Day Traders Diary
9/6/24
The major averages took it on the chin with the S&P 500 notching its worst week since March 2023, even as the August jobs report was not as dire as feared. The Dow Jones Industrial Average fell 410.34 points, or 1.01%. The S&P 500 fell 94 points or 1.7% while the Nasdaq fell 436 points or 2.55%.
The sell off was led by tech once again with Broadcom dropping 10% even as earnings were better than expected and revenue grew 47% year over year to $13.07 billion. Nvidia fell 4%, while the rest of the chips were down 3% to 2% each. Al the big cap techs fell as well with Google, Meta and Amazon down 3% or more. The VanEck Semiconductor ETF declined 4%, posting its worst week since March 2020.

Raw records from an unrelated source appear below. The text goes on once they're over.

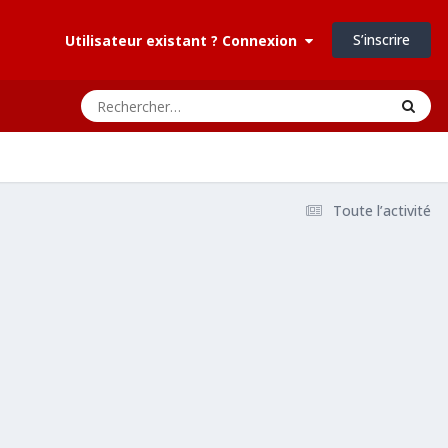
S’inscrire
Utilisateur existant ? Connexion
Toute l’activité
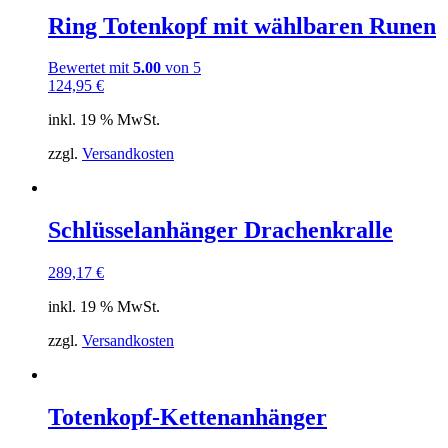
Ring Totenkopf mit wählbaren Runen
Bewertet mit
5.00
von 5
124,95
€
inkl. 19 % MwSt.
zzgl.
Versandkosten
Schlüsselanhänger Drachenkralle
289,17
€
inkl. 19 % MwSt.
zzgl.
Versandkosten
Totenkopf-Kettenanhänger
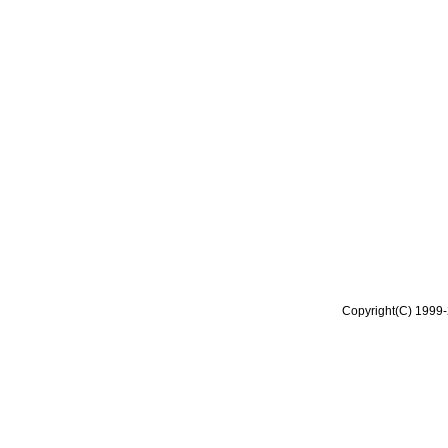
Copyright(C) 1999-2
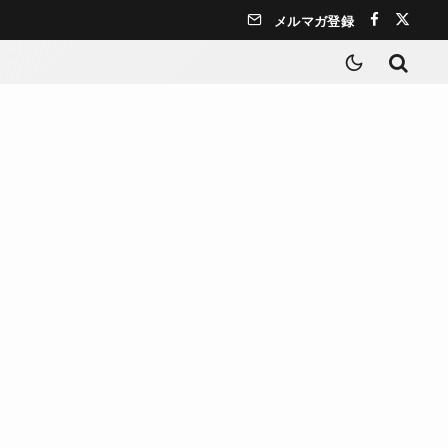
メルマガ登録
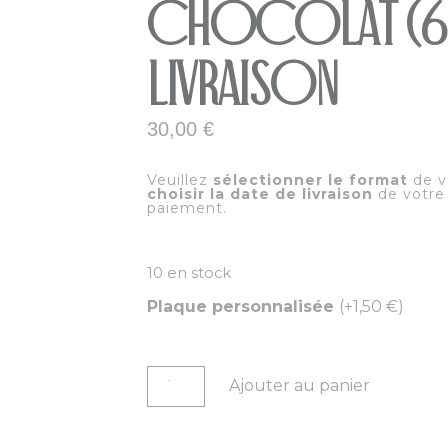
Chocolat (6 
Livraison
30,00
€
Veuillez
sélectionner le format
de vo
choisir la date de livraison
de votre
paiement.
10 en stock
Plaque personnalisée
(+
1,50
€
)
Ajouter au panier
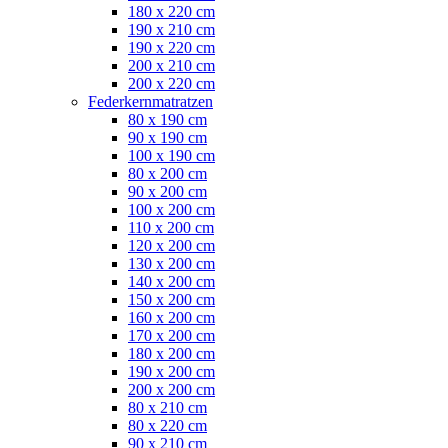
180 x 220 cm
190 x 210 cm
190 x 220 cm
200 x 210 cm
200 x 220 cm
Federkernmatratzen
80 x 190 cm
90 x 190 cm
100 x 190 cm
80 x 200 cm
90 x 200 cm
100 x 200 cm
110 x 200 cm
120 x 200 cm
130 x 200 cm
140 x 200 cm
150 x 200 cm
160 x 200 cm
170 x 200 cm
180 x 200 cm
190 x 200 cm
200 x 200 cm
80 x 210 cm
80 x 220 cm
90 x 210 cm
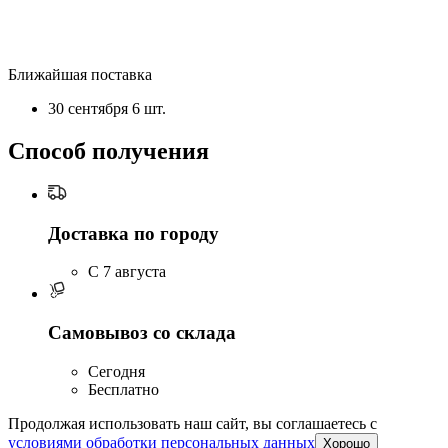
Ближайшая поставка
30 сентября
6 шт.
Способ получения
Доставка по городу
C 7 августа
Самовывоз со склада
Сегодня
Бесплатно
Продолжая использовать наш сайт, вы соглашаетесь c
условиями обработки персональных данных
Хорошо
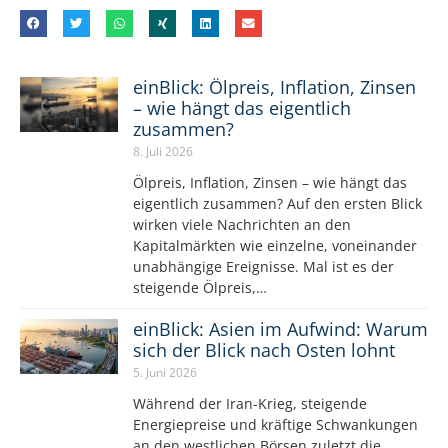
einBlick: Ölpreis, Inflation, Zinsen
– wie hängt das eigentlich
zusammen?
8. Juli 2026
Ölpreis, Inflation, Zinsen – wie hängt das
eigentlich zusammen? Auf den ersten Blick
wirken viele Nachrichten an den
Kapitalmärkten wie einzelne, voneinander
unabhängige Ereignisse. Mal ist es der
steigende Ölpreis,…
einBlick: Asien im Aufwind: Warum
sich der Blick nach Osten lohnt
5. Juni 2026
Während der Iran-Krieg, steigende
Energiepreise und kräftige Schwankungen
an den westlichen Börsen zuletzt die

The yield on the 10-year Treasury fell just one basis point to 3.72%. The 2-year Treasury yield dropped 9 basis points to 3.66%. Nonfarm payrolls grew by 142,000, versus a 161,000-gain expected by economists polled by Dow Jones. However, the unemployment rate edged down to 4.2%, in line with expectations. The economic data all week pointed to a slowing economy and the need for rate cuts to prevent and further weakening in the economy.
The modest strength in the markets was in the defensive sectors with AT&T up a percent and consumer staples and tobacco stocks with above average dividends higher as well.
On the week, the S&P 500 declined 4.3%, its worst week since March 2023. The Nasdaq shed 5.8% for its worst week since 2022, while the 30-stock Dow slumped 2.9%.